### TASK STATEMENT
Reproduce the VFIO passthrough excerpt from "If I reboot" up to and including "[10de:22ba] (rev a1)", renaming "NVIDIA Corporation" to "NVIDIA Corp." at each occurrence.

### DOCUMENT EXCERPT
- Opening Delimiter -
If I reboot with vfio.conf applied and inspect things it looks the same but oddly does work when launching my Windows 11 VM:

01:00.0 VGA compatible controller [0300]: NVIDIA Corporation Device [10de:2684] (rev a1)
        Subsystem: Gigabyte Technology Co., Ltd Device [1458:40e5]
        Kernel driver in use: vfio-pci
        Kernel modules: nvidiafb, nouveau, nvidia_drm, nvidia
01:00.1 Audio device [0403]: NVIDIA Corporation Device [10de:22ba] (rev a1)
- Closing Delimiter -
### PROVIDED MATERIAL
- Opening Delimiter -
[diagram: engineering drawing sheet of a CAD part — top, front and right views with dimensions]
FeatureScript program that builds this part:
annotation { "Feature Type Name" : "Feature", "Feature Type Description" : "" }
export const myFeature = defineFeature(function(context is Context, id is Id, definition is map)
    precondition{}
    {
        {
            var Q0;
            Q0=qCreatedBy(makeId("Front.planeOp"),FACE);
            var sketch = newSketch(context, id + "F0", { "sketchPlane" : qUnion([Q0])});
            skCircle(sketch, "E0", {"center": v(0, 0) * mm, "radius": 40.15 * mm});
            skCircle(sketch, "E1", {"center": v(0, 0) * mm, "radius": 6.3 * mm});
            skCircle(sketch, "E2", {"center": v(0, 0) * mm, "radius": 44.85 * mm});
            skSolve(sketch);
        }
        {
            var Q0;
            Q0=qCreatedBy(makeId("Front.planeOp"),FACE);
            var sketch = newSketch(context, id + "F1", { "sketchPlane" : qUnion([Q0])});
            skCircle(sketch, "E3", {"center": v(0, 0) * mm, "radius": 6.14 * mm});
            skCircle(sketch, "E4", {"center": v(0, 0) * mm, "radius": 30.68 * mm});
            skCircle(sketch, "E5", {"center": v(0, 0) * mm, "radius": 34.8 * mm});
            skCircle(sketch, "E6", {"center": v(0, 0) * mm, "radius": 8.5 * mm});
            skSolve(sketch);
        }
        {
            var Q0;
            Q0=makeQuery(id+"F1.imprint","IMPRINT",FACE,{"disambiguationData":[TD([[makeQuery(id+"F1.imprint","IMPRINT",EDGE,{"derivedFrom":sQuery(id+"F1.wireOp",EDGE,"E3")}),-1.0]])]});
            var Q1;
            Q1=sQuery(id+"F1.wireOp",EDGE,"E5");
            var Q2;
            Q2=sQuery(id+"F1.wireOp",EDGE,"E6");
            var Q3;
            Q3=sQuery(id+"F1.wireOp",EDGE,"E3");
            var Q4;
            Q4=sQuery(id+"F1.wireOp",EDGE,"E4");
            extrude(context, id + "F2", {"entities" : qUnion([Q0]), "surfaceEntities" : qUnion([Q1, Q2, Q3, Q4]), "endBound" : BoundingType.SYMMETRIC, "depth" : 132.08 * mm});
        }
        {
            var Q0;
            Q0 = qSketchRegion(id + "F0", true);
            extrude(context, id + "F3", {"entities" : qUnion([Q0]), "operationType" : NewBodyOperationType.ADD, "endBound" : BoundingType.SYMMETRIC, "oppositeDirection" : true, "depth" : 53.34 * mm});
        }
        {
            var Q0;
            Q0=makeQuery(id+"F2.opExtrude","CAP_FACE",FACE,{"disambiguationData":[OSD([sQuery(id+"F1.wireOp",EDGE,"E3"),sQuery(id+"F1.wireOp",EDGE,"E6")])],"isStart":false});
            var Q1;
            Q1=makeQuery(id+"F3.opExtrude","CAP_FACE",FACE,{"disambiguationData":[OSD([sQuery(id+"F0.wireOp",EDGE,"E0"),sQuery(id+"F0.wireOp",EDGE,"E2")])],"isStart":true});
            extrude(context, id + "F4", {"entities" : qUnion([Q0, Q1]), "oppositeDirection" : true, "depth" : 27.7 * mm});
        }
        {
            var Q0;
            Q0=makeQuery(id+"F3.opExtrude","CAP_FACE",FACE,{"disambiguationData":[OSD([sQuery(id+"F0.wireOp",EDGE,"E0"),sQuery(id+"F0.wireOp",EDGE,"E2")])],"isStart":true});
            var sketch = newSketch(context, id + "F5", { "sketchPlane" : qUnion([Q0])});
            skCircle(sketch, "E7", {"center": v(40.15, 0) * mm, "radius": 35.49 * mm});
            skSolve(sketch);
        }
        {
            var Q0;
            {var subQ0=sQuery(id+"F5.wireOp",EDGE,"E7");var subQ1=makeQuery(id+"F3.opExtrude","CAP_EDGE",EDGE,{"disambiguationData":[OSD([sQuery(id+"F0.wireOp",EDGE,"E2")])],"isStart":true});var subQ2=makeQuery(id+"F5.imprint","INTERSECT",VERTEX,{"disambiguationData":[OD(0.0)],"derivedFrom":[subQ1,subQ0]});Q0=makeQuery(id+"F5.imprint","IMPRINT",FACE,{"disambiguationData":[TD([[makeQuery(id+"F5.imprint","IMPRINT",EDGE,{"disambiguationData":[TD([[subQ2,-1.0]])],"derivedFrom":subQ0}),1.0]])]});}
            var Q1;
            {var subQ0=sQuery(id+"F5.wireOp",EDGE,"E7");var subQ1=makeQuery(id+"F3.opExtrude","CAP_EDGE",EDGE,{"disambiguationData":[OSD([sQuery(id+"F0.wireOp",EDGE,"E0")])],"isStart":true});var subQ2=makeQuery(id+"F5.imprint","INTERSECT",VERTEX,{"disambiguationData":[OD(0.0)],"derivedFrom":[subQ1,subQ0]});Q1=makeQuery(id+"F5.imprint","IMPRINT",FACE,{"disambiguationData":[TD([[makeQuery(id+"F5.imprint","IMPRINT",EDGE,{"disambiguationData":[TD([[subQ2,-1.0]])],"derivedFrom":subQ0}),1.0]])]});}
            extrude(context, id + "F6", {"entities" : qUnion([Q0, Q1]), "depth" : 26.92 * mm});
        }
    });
- Closing Delimiter -
### ANSWER BOX
If I reboot with vfio.conf applied and inspect things it looks the same but oddly does work when launching my Windows 11 VM:

01:00.0 VGA compatible controller [0300]: NVIDIA Corp. Device [10de:2684] (rev a1)
        Subsystem: Gigabyte Technology Co., Ltd Device [1458:40e5]
        Kernel driver in use: vfio-pci
        Kernel modules: nvidiafb, nouveau, nvidia_drm, nvidia
01:00.1 Audio device [0403]: NVIDIA Corp. Device [10de:22ba] (rev a1)